Waste disposal hits job-row roadblock

KATHMANDU: The politics of dirt seems to be never ending. Now, local residents of Aletar in Nuwakot, the alternative dumping site where authorities were all set to dump the Valley waste, have begun demanding jobs to a

member of each household of the area.

Such a demand comes even as the Solid Waste Management and Resource Mobilisation Centre (SWMRMC), under the Ministry

of Local Development, already agreed to provide jobs to 15 persons of the area a week ago.

The situation is likely to worsen as the government already decided to dump the garbage at Aletar after the capacity of Sisdole landfill site — the current site — ran out of its capacity nearly a week ago.

“The Maoists are manipulating the locals to put forth the never-ending demands,” said Dr Sumitra Amatya, general manager, SWMRMC. “We had agreed to provide job for 15 locals of Aletar. However, they are now demanding job for a member of all 42 households,” she said.

Ramesh Prasad Paudel, coordinator of the Sisdole Sanitary Landfill Site Struggle Committee, refuted the accusation. “The decision to provide jobs for 15 people was wrong, which invited the problem,” said Paudel, a UCPN-Maoist activist.
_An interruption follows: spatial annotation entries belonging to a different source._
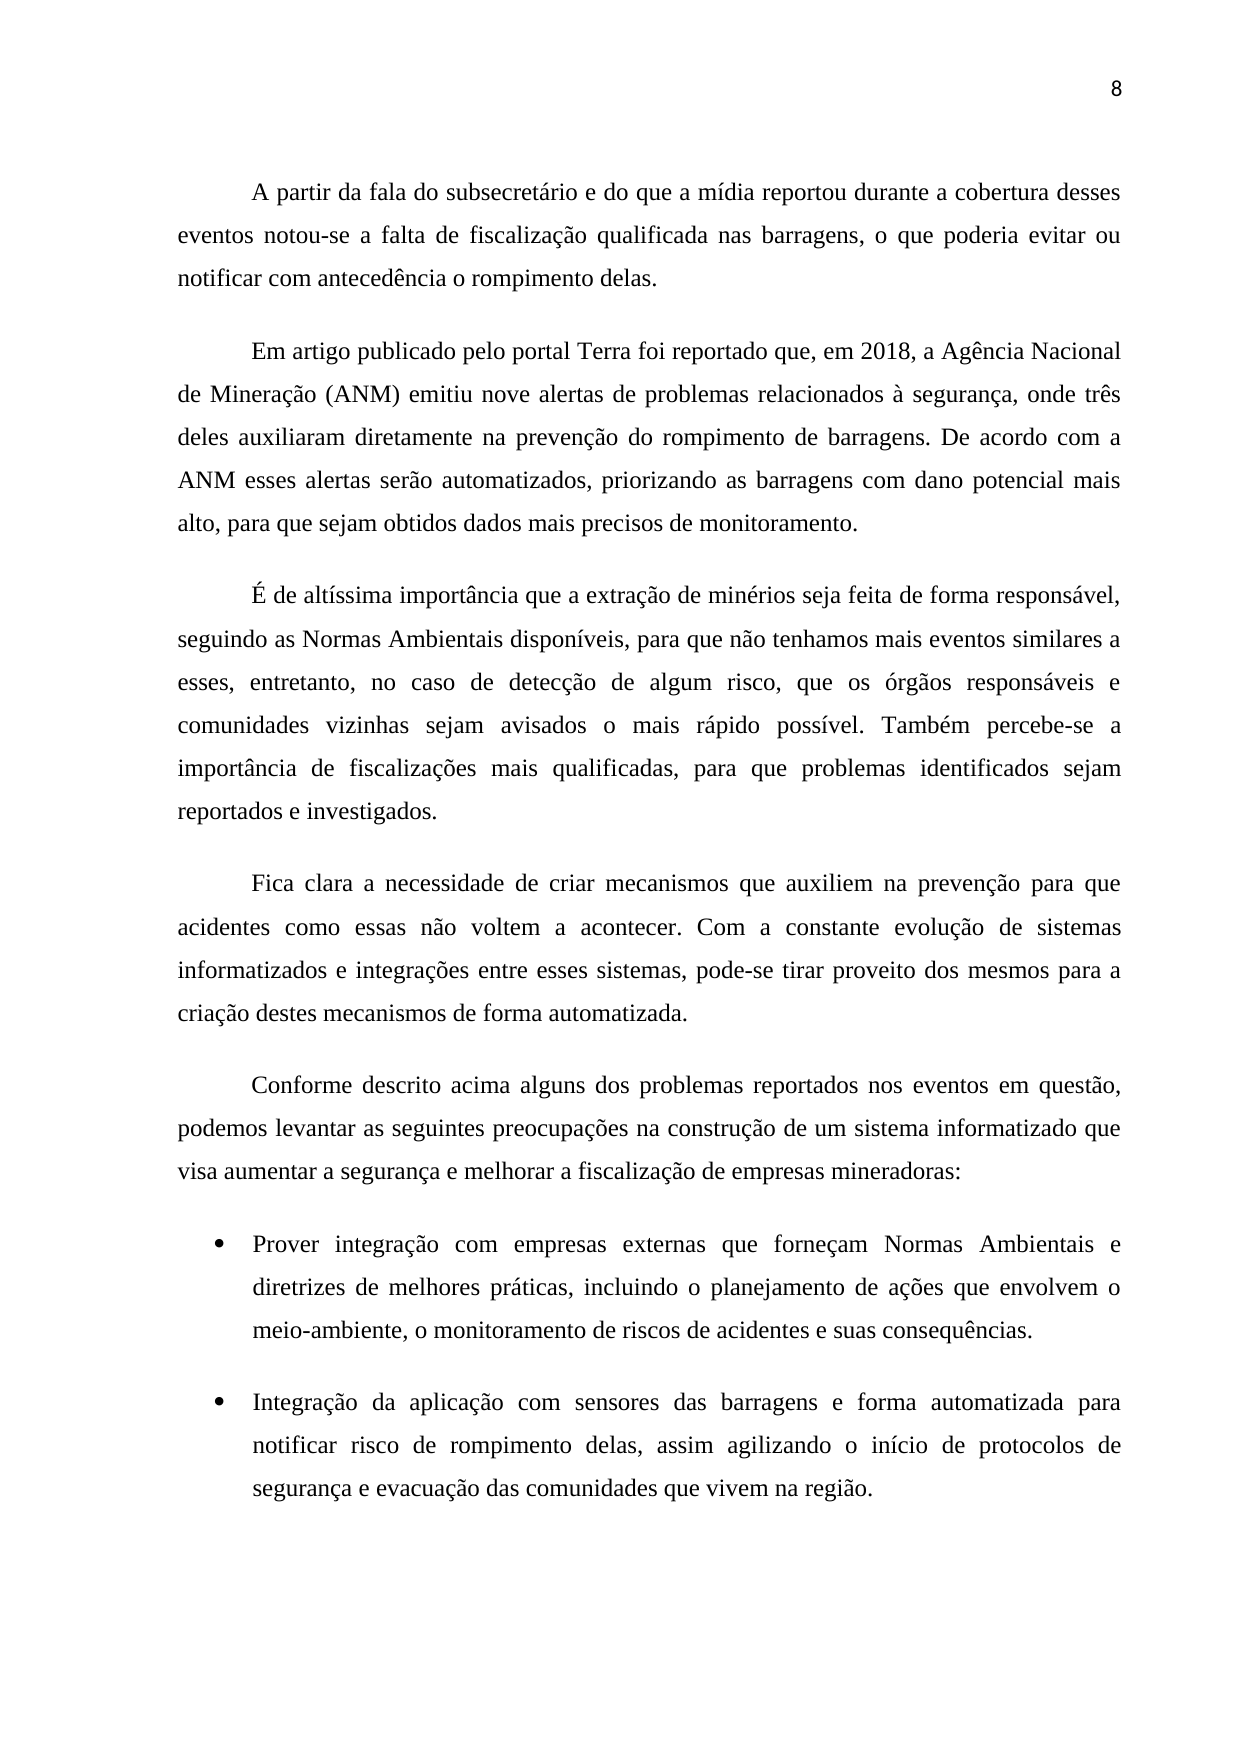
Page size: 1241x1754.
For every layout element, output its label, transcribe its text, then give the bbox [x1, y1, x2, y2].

list Prover integração com empresas externas que forneçam Normas Ambientais e diretrizes de melhores práticas, incluindo o planejamento de ações que envolvem o meio-ambiente, o monitoramento de riscos de acidentes e suas consequências. [215, 1229, 1122, 1344]
text Em artigo publicado pelo portal Terra foi reportado que, em 2018, a Agência Nacional de Mineração (ANM) emitiu nove alertas de problemas relacionados à segurança, onde três deles auxiliaram diretamente na prevenção do rompimento de barragens. De acordo com a ANM esses alertas serão automatizados, priorizando as barragens com dano potencial mais alto, para que sejam obtidos dados mais precisos de monitoramento. [177, 336, 1122, 537]
text Fica clara a necessidade de criar mecanismos que auxiliem na prevenção para que acidentes como essas não voltem a acontecer. Com a constante evolução de sistemas informatizados e integrações entre esses sistemas, pode-se tirar proveito dos mesmos para a criação destes mecanismos de forma automatizada. [177, 868, 1122, 1027]
text Conforme descrito acima alguns dos problemas reportados nos eventos em questão, podemos levantar as seguintes preocupações na construção de um sistema informatizado que visa aumentar a segurança e melhorar a fiscalização de empresas mineradoras: [177, 1070, 1122, 1185]
text A partir da fala do subsecretário e do que a mídia reportou durante a cobertura desses eventos notou-se a falta de fiscalização qualificada nas barragens, o que poderia evitar ou notificar com antecedência o rompimento delas. [177, 177, 1122, 292]
text É de altíssima importância que a extração de minérios seja feita de forma responsável, seguindo as Normas Ambientais disponíveis, para que não tenhamos mais eventos similares a esses, entretanto, no caso de detecção de algum risco, que os órgãos responsáveis e comunidades vizinhas sejam avisados o mais rápido possível. Também percebe-se a importância de fiscalizações mais qualificadas, para que problemas identificados sejam reportados e investigados. [177, 581, 1122, 825]
list Integração da aplicação com sensores das barragens e forma automatizada para notificar risco de rompimento delas, assim agilizando o início de protocolos de segurança e evacuação das comunidades que vivem na região. [215, 1387, 1122, 1502]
Earlier, the SWMRMC agreed to provide compensation for crops and environmental disturbance to the Aletar denizens. They will be given up to Rs 7,000 each household and an additional amount for the compensation to crops.

Paudel said that it was not reasonable to provide jobs only to 15 persons. “If the job is to be offered, a member of each household should be provided,” he said, adding that the list of the candidates which was already finalised was politically biased.

Dr Amatya was worried that the Sisdole site was already filled and they had planned to dispose garbage at Aletar from last Friday. “The garbage row is likely to bulge again. However, we are scheduled to discuss with the representatives of political parties tomorrow to end the row,” she added. “But we’re unable to provide jobs to each household.”

Expressing ignorance about the meeting, Paudel said that the locals should be convinced before

the garbage was disposed

at Aletar.

“Otherwise, locals will be compelled to disrupt the waste disposal there,” he said. Dr Amatya said that the government might suspend the Aletar project if the locals continued unnecessarily pressurising with illogical demands.

More than 400 metric tonnes of garbage collected from the Kathmandu and Laitpur is disposed at the Sisdole landfill site.